DATA PROVIDED
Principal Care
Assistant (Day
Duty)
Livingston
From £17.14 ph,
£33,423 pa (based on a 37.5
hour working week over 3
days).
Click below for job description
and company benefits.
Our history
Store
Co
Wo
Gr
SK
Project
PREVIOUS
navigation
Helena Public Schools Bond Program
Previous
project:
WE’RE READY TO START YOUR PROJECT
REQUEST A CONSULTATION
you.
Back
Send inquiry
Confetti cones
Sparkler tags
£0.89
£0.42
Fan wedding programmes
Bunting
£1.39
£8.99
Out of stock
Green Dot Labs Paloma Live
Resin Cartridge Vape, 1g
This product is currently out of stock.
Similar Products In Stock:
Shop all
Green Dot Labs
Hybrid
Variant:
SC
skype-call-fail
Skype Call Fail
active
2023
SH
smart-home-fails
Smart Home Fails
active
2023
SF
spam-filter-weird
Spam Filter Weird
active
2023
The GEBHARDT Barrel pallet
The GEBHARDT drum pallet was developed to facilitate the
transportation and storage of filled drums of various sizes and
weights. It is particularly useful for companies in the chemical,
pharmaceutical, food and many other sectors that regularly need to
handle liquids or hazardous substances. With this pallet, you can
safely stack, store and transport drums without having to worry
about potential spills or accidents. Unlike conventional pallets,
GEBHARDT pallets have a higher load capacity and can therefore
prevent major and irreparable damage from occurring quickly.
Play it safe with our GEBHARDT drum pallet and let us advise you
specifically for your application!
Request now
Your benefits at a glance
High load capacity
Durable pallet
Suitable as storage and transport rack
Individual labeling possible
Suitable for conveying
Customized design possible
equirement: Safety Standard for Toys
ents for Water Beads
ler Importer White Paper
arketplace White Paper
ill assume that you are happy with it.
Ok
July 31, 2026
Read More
* * *
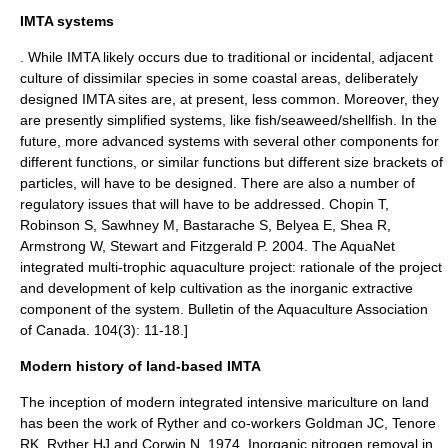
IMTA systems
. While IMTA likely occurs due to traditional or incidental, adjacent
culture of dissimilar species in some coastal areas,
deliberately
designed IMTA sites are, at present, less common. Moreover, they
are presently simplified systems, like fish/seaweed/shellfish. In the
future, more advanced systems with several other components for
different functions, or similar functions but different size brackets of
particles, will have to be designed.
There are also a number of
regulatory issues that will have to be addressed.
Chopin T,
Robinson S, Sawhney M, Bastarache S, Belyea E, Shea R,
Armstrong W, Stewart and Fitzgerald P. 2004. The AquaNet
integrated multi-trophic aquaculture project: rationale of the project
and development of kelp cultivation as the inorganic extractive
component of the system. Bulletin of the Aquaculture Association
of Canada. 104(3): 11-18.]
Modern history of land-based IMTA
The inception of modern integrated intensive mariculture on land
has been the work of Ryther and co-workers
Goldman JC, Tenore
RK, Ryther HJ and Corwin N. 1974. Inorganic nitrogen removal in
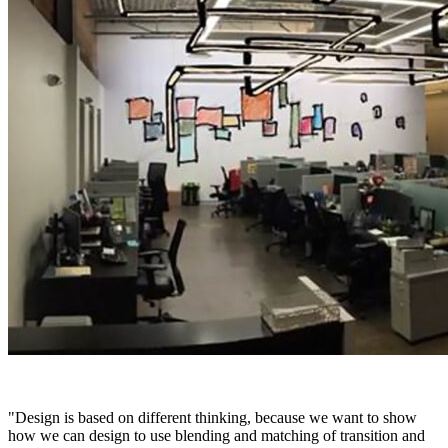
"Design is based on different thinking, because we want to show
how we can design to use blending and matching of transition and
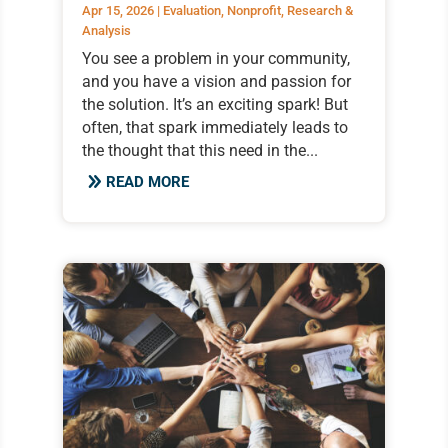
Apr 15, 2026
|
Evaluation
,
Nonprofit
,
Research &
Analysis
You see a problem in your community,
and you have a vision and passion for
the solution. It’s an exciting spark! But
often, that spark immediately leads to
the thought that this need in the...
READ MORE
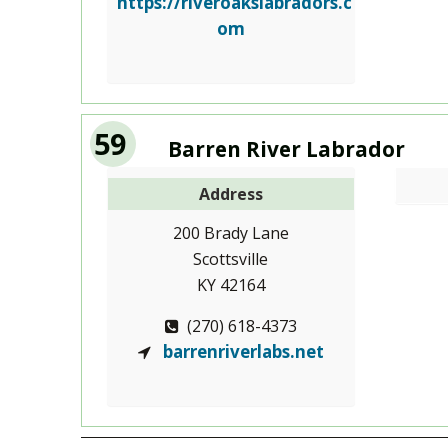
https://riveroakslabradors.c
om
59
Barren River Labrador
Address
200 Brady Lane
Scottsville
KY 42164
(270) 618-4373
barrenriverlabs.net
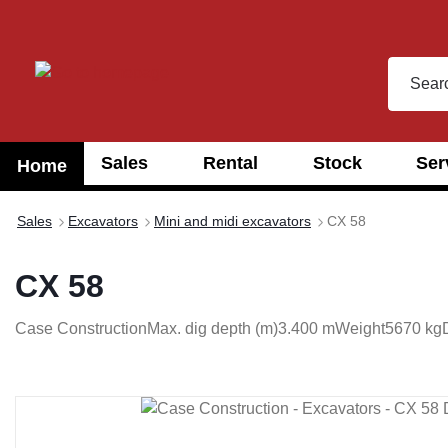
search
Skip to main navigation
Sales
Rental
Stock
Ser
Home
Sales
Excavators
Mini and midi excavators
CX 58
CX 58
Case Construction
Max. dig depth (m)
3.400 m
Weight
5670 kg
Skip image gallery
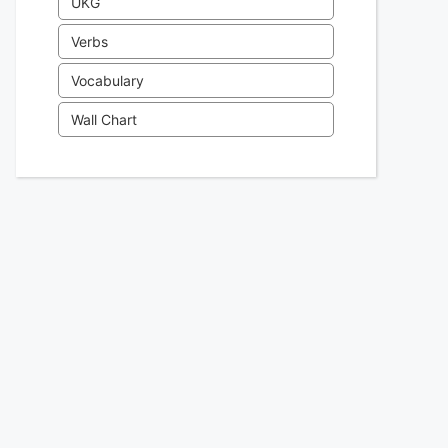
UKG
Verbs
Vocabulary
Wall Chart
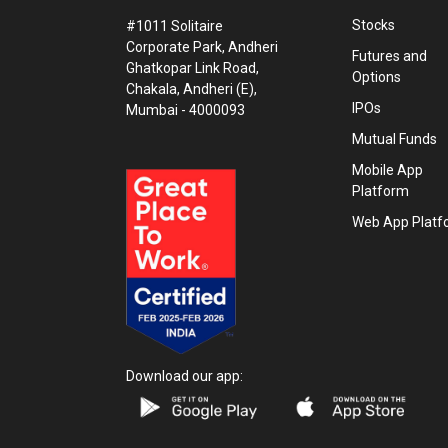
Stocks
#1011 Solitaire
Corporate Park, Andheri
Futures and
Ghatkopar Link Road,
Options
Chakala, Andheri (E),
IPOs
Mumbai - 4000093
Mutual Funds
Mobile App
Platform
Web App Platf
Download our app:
==
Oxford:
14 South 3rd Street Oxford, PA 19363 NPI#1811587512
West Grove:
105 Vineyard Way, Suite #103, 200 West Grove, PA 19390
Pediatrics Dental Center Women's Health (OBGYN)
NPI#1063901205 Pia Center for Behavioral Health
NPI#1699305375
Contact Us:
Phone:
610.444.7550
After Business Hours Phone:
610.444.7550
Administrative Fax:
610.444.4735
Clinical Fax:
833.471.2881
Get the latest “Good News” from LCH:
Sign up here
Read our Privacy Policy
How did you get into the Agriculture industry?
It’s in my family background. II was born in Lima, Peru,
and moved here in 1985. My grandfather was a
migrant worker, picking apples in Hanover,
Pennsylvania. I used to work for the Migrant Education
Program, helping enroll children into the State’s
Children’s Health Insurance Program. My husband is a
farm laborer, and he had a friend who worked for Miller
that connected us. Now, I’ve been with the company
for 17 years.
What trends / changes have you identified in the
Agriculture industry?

TASK DIRECTIONS
Retype exactly the lines of the data above that fall between the line with "Confetti cones" and the line with "The GEBHARDT drum", inclusive, and add nothing.

TASK OUTPUT
Confetti cones
Sparkler tags
£0.89
£0.42
Fan wedding programmes
Bunting
£1.39
£8.99
Out of stock
Green Dot Labs Paloma Live
Resin Cartridge Vape, 1g
This product is currently out of stock.
Similar Products In Stock:
Shop all
Green Dot Labs
Hybrid
Variant:
SC
skype-call-fail
Skype Call Fail
active
2023
SH
smart-home-fails
Smart Home Fails
active
2023
SF
spam-filter-weird
Spam Filter Weird
active
2023
The GEBHARDT Barrel pallet
The GEBHARDT drum pallet was developed to facilitate the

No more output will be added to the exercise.